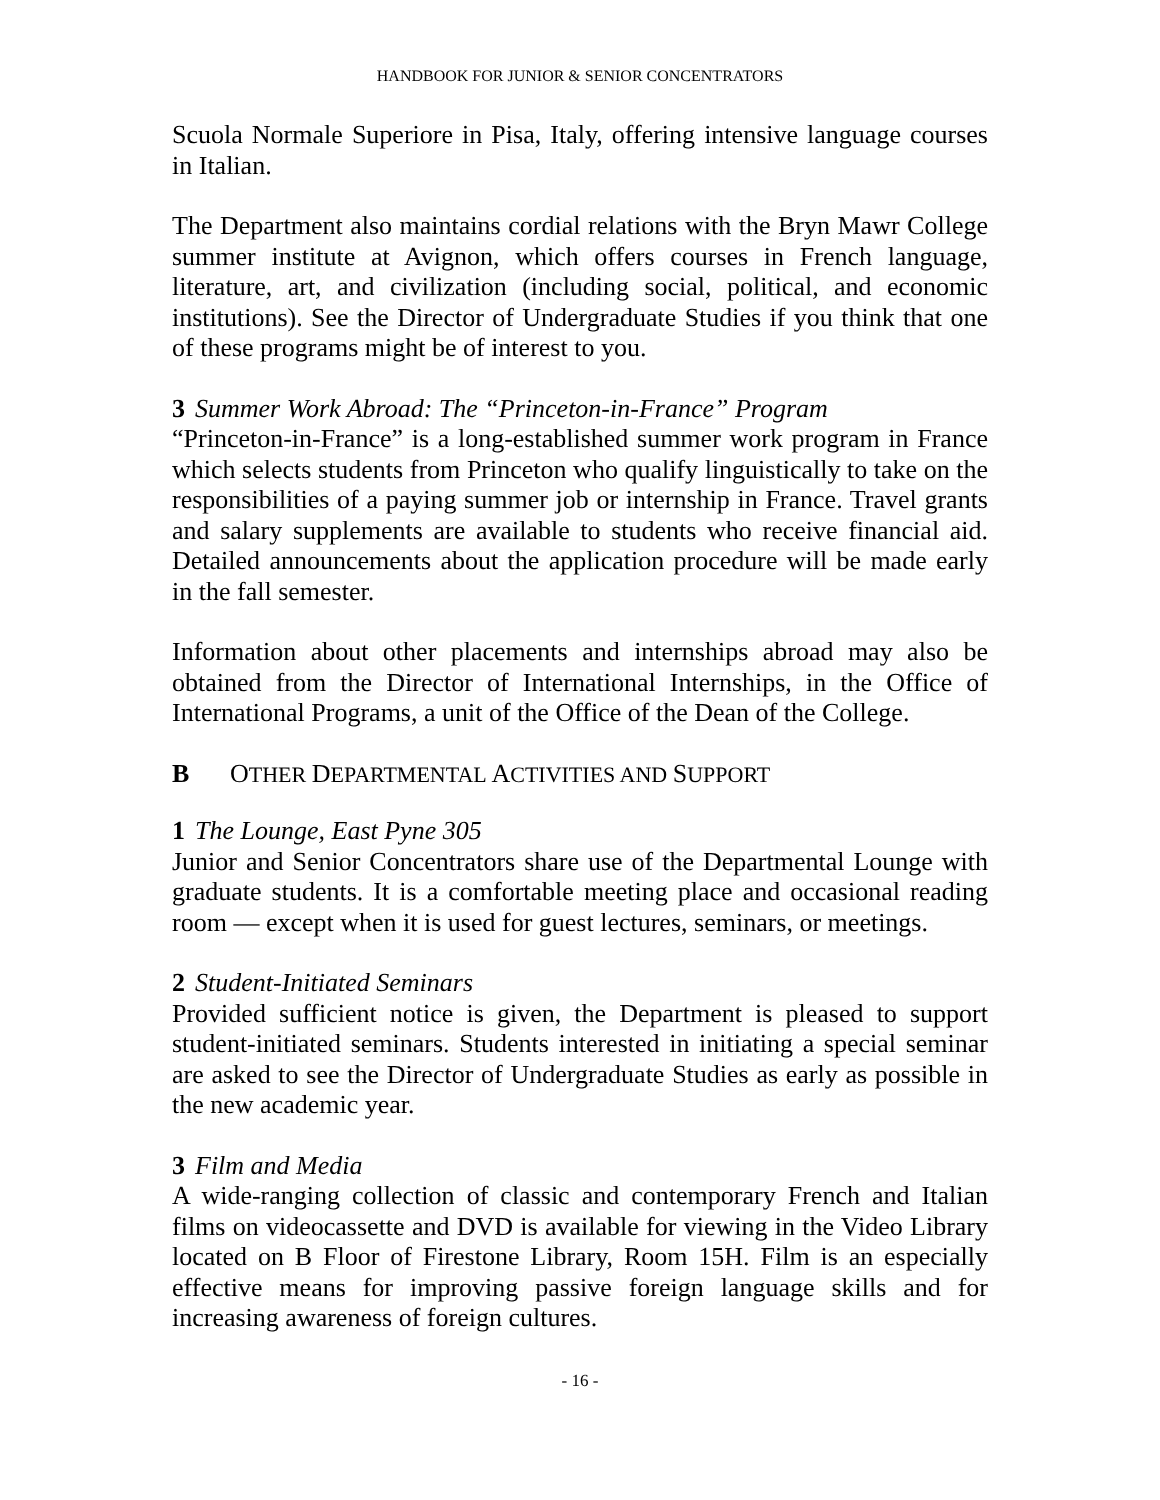HANDBOOK FOR JUNIOR & SENIOR CONCENTRATORS
Scuola Normale Superiore in Pisa, Italy, offering intensive language courses in Italian.
The Department also maintains cordial relations with the Bryn Mawr College summer institute at Avignon, which offers courses in French language, literature, art, and civilization (including social, political, and economic institutions). See the Director of Undergraduate Studies if you think that one of these programs might be of interest to you.
3 Summer Work Abroad: The “Princeton-in-France” Program
“Princeton-in-France” is a long-established summer work program in France which selects students from Princeton who qualify linguistically to take on the responsibilities of a paying summer job or internship in France. Travel grants and salary supplements are available to students who receive financial aid. Detailed announcements about the application procedure will be made early in the fall semester.
Information about other placements and internships abroad may also be obtained from the Director of International Internships, in the Office of International Programs, a unit of the Office of the Dean of the College.
B OTHER DEPARTMENTAL ACTIVITIES AND SUPPORT
1 The Lounge, East Pyne 305
Junior and Senior Concentrators share use of the Departmental Lounge with graduate students. It is a comfortable meeting place and occasional reading room — except when it is used for guest lectures, seminars, or meetings.
2 Student-Initiated Seminars
Provided sufficient notice is given, the Department is pleased to support student-initiated seminars. Students interested in initiating a special seminar are asked to see the Director of Undergraduate Studies as early as possible in the new academic year.
3 Film and Media
A wide-ranging collection of classic and contemporary French and Italian films on videocassette and DVD is available for viewing in the Video Library located on B Floor of Firestone Library, Room 15H. Film is an especially effective means for improving passive foreign language skills and for increasing awareness of foreign cultures.
- 16 -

Goal of the exercise: Return exactly, and only, the lines above starting at the line that contains "the fall semester." and ending at the line that contains "3 Film and Media".

Result of this task:
“Princeton-in-France” is a long-established summer work program in France which selects students from Princeton who qualify linguistically to take on the responsibilities of a paying summer job or internship in France. Travel grants and salary supplements are available to students who receive financial aid. Detailed announcements about the application procedure will be made early in the fall semester.
Information about other placements and internships abroad may also be obtained from the Director of International Internships, in the Office of International Programs, a unit of the Office of the Dean of the College.
B OTHER DEPARTMENTAL ACTIVITIES AND SUPPORT
1 The Lounge, East Pyne 305
Junior and Senior Concentrators share use of the Departmental Lounge with graduate students. It is a comfortable meeting place and occasional reading room — except when it is used for guest lectures, seminars, or meetings.
2 Student-Initiated Seminars
Provided sufficient notice is given, the Department is pleased to support student-initiated seminars. Students interested in initiating a special seminar are asked to see the Director of Undergraduate Studies as early as possible in the new academic year.
3 Film and Media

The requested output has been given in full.